Wiem, że bez was nic by nie było. To jest coś, w co bardzo głęboko wierzę. Dlatego nigdy nie szedłem na kompromisy. I jestem już zbyt stary, by to zmienić. Gdy z chłopakami żegnaliśmy się z wami – obiecaliśmy zagrać serię koncertów kończących nasze wspólne perfectowe granie. I to był super plan. Perspektywa, że robi się coś ostatni raz, jest bardzo kusząca – pisze Markowski.
Przypomnijmy, że po raz pierwszy informacja o tym, że Perfect kończy działalność, pojawiła się w październiku 2019 roku. W połowie lutego 2020 roku zespół miał zaś wyruszyć w swoją ostatnią trasę, jednak te plany pokrzyżowała pandemia. W jej czasie sporo się zmieniło, a przez problemy zdrowotne 67-letni lider Perfectu nie jest w stanie przygotowywać się do kolejnych występów na scenie.
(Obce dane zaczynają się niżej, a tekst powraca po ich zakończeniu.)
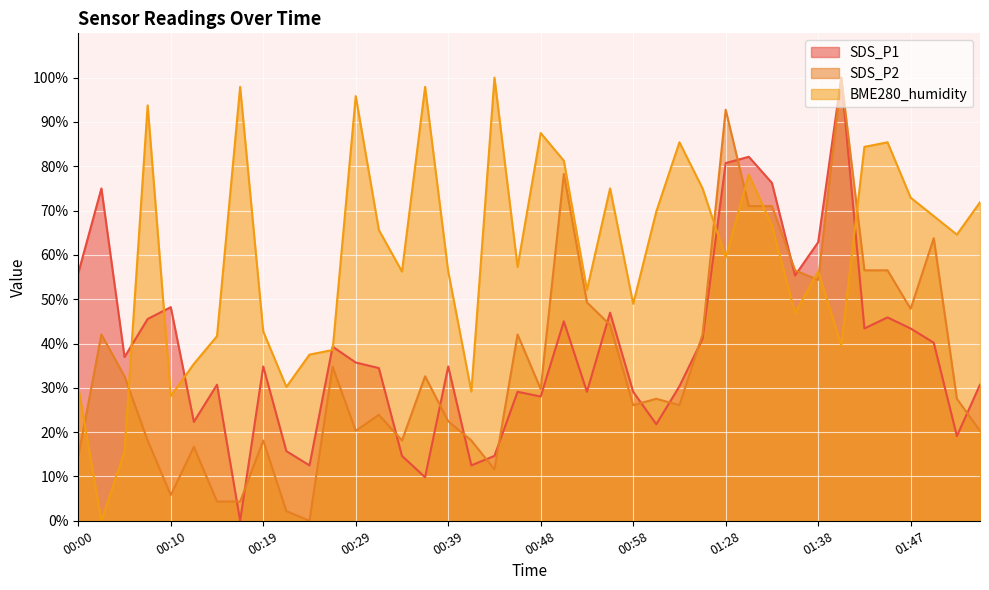

How many lines are shown in the chart?

3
To było przed pandemią. Przekładamy zaplanowane ponad rok temu koncerty z miesiąca na miesiąc. Przesuwamy, zmieniamy i jednocześnie, co ważne, nie gramy, nie próbujemy razem. A wierzcie bądź nie – to jest bardzo ważne. Bez tego nie da się wyjść i zaszaleć. A to z uwagi m.in. na mój stan zdrowia, który się ostatnio pogorszył – wyznał wokalista.
Grzegorz Markowski o dalszej działalności Perfectu
Grzegorz Markowski z niekrytym smutkiem poinformował fanów, że nie jest w stanie dla nich występować, póki stan zdrowia nie pozwala mu na danie z siebie stu procent. Nie ukrywa, że podjęcie decyzji o porzuceniu planów dotyczących ostatniej trasy Perfectu nie było dla niego łatwe.
Z ciężkim sercem chcę was teraz przeprosić, ale nie mogę udawać, że nic się nie zmieniło i że jestem w stanie zagrać z zespołem dla was tak, jak grałem przez lata. Nie mogę zagrać koncertów, które wiem, że nie będą nawet w połowie takie jak kiedyś. Jest to dla mnie bardzo trudna decyzja – przyznaje.
Markowski wierzy jednak, że uda mu się jeszcze zaśpiewać przed publicznością.
Kłaniam się wam nisko. Mam nadzieję, że przyjdzie czas, że zrobię to ze sceny… – zwrócił się do fanów Pefectu.